Here they are at their first dance.


Hotel breakfast this morning before we head back to North Carolina!


Sunday, October 5, 2014

Cooler

Now there is that feeling of summer's ending. Mornings are cooler and hot cups of tea are a treat to savor. The thought of a good book with a warm snugly blanket is enticing. The animals are getting that sorta fluffy coat and store of fat for colder days to come. The horses are especially fond of the cooler weather. They take to racing around the pasture tails held high snorting in glee when they stop and see us.

There are things that need attention as we prepare for the colder weather. Like getting a good store of hay. In our front yard we have a stump that once it is removed, we will be plowing a up a good portion of the yard to have as a big vegetable garden next spring. We already have a nice compost pile that will need to be transferred to the front. November will bring us to butchering time.

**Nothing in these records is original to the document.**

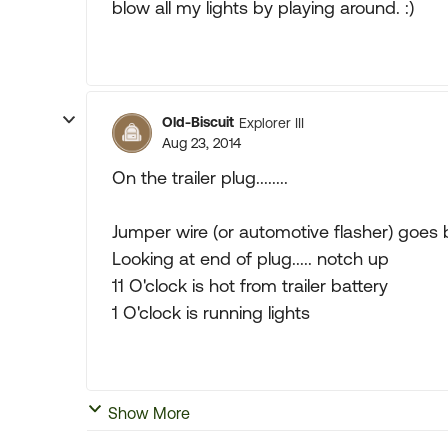
blow all my lights by playing around. :)
Old-Biscuit
Explorer III
Aug 23, 2014
On the trailer plug........
Jumper wire (or automotive flasher) goes b
Looking at end of plug..... notch up
11 O'clock is hot from trailer battery
1 O'clock is running lights
Show More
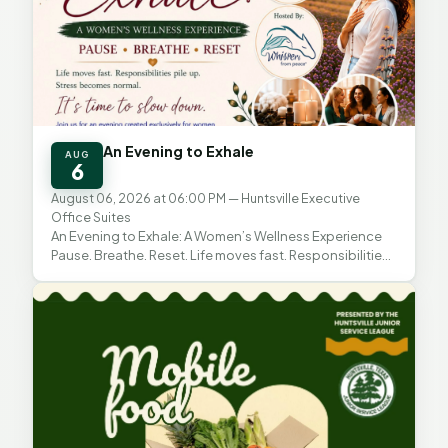
An Evening to Exhale
AUG
6
August 06, 2026 at 06:00 PM
— Huntsville Executive
Office Suites
An Evening to Exhale: A Women’s Wellness Experience
Pause. Breathe. Reset. Life moves fast. Responsibilities
pile up. Stress becomes normal. This evening is...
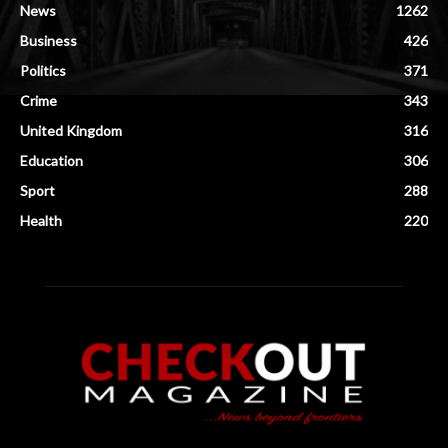
News
1262
Business
426
Politics
371
Crime
343
United Kingdom
316
Education
306
Sport
288
Health
220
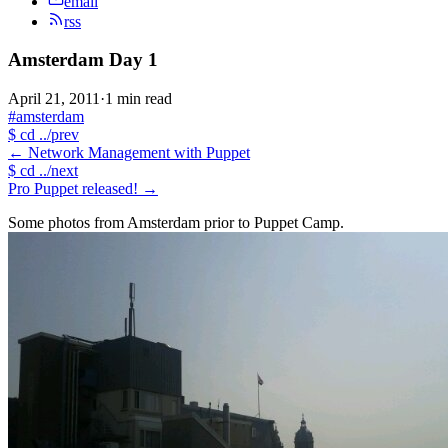
email
rss
Amsterdam Day 1
April 21, 2011
·
1 min read
#amsterdam
$
cd ../prev
←
Network Management with Puppet
$
cd ../next
Pro Puppet released!
→
Some photos from Amsterdam prior to Puppet Camp.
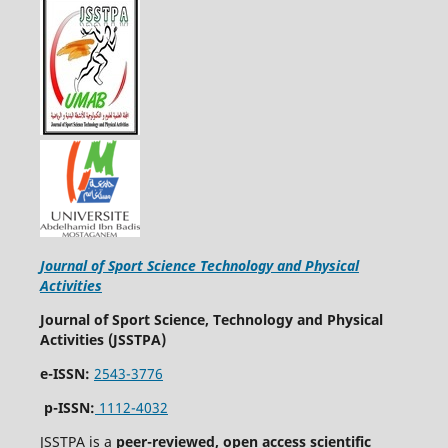
Journal of Sport Science Technology and Physical
Activities
Journal of Sport Science, Technology and Physical
Activities (JSSTPA)
e-ISSN:
2543-3776
p-ISSN:
1112-4032
JSSTPA is a
peer-reviewed, open access scientific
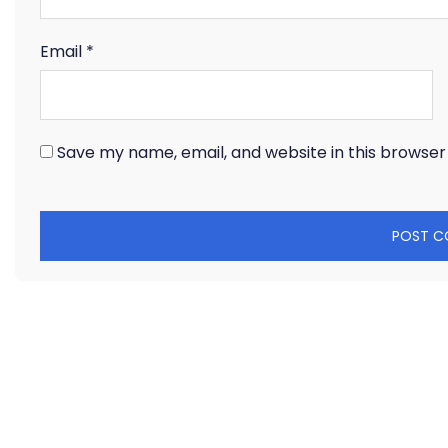
Email
*
Save my name, email, and website in this browser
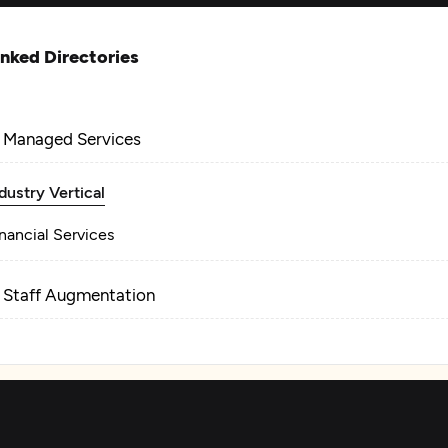
inked Directories
T Managed Services
dustry Vertical
nancial Services
T Staff Augmentation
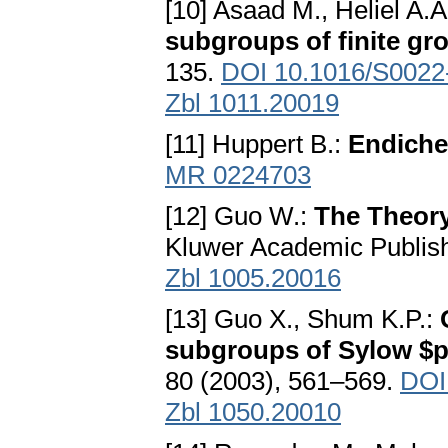
[10] Asaad M., Heliel A.A
subgroups of finite gr
135.
DOI 10.1016/S0022
Zbl 1011.20019
[11] Huppert B.:
Endiche
MR 0224703
[12] Guo W.:
The Theory
Kluwer Academic Publish
Zbl 1005.20016
[13] Guo X., Shum K.P.:
subgroups of Sylow $p
80 (2003), 561–569.
DOI
Zbl 1050.20010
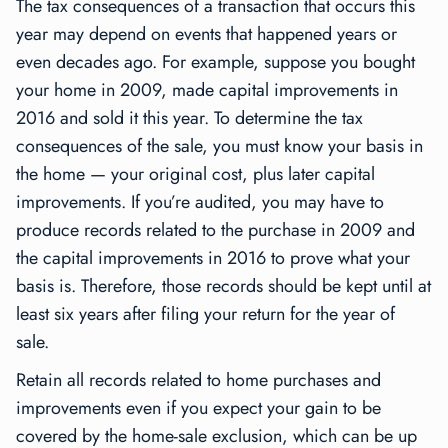
The tax consequences of a transaction that occurs this
year may depend on events that happened years or
even decades ago. For example, suppose you bought
your home in 2009, made capital improvements in
2016 and sold it this year. To determine the tax
consequences of the sale, you must know your basis in
the home — your original cost, plus later capital
improvements. If you’re audited, you may have to
produce records related to the purchase in 2009 and
the capital improvements in 2016 to prove what your
basis is. Therefore, those records should be kept until at
least six years after filing your return for the year of
sale.
Retain all records related to home purchases and
improvements even if you expect your gain to be
covered by the home-sale exclusion, which can be up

The pigs and chickens will fill our freezer and others. We currently have a few hens laying an egg a day. But in another month we should have several more. I am looking forward to having our own eggs.

Soon, I am thinking we will take Oreo from the big girls and put him in a pen with Rocky who was just weaned off the bottle. Ella who is currently by herself will then be put with the big girls. Hopefully all three big girls took so we will have three goats to milk next year. Ella will be bred in the spring so she can have a fall baby and provide us with milk while we start breeding the three big girls for spring kidding the following year.

One of the favorite things the boys all enjoy right now is wheelbarrow rides. When I need to go get hay from the garage, there is a race to get in the wheelbarrow. After filling the wheelbarrow with many little hands. I pile boys precariously on top of the stack and tell them to hang on. If only I could get a picture but alas I am not that talented

Rainy days!

Time to get out the long sleeves.

When you wake up and it is only 63 degrees in the house. This is how we dress for breakfast.

Hearty appetites when the weather is cool.

Rocky showing his quality  He will be our buck for breeding next year.

Putting almonds on crackers. Cyprian has his own ideas.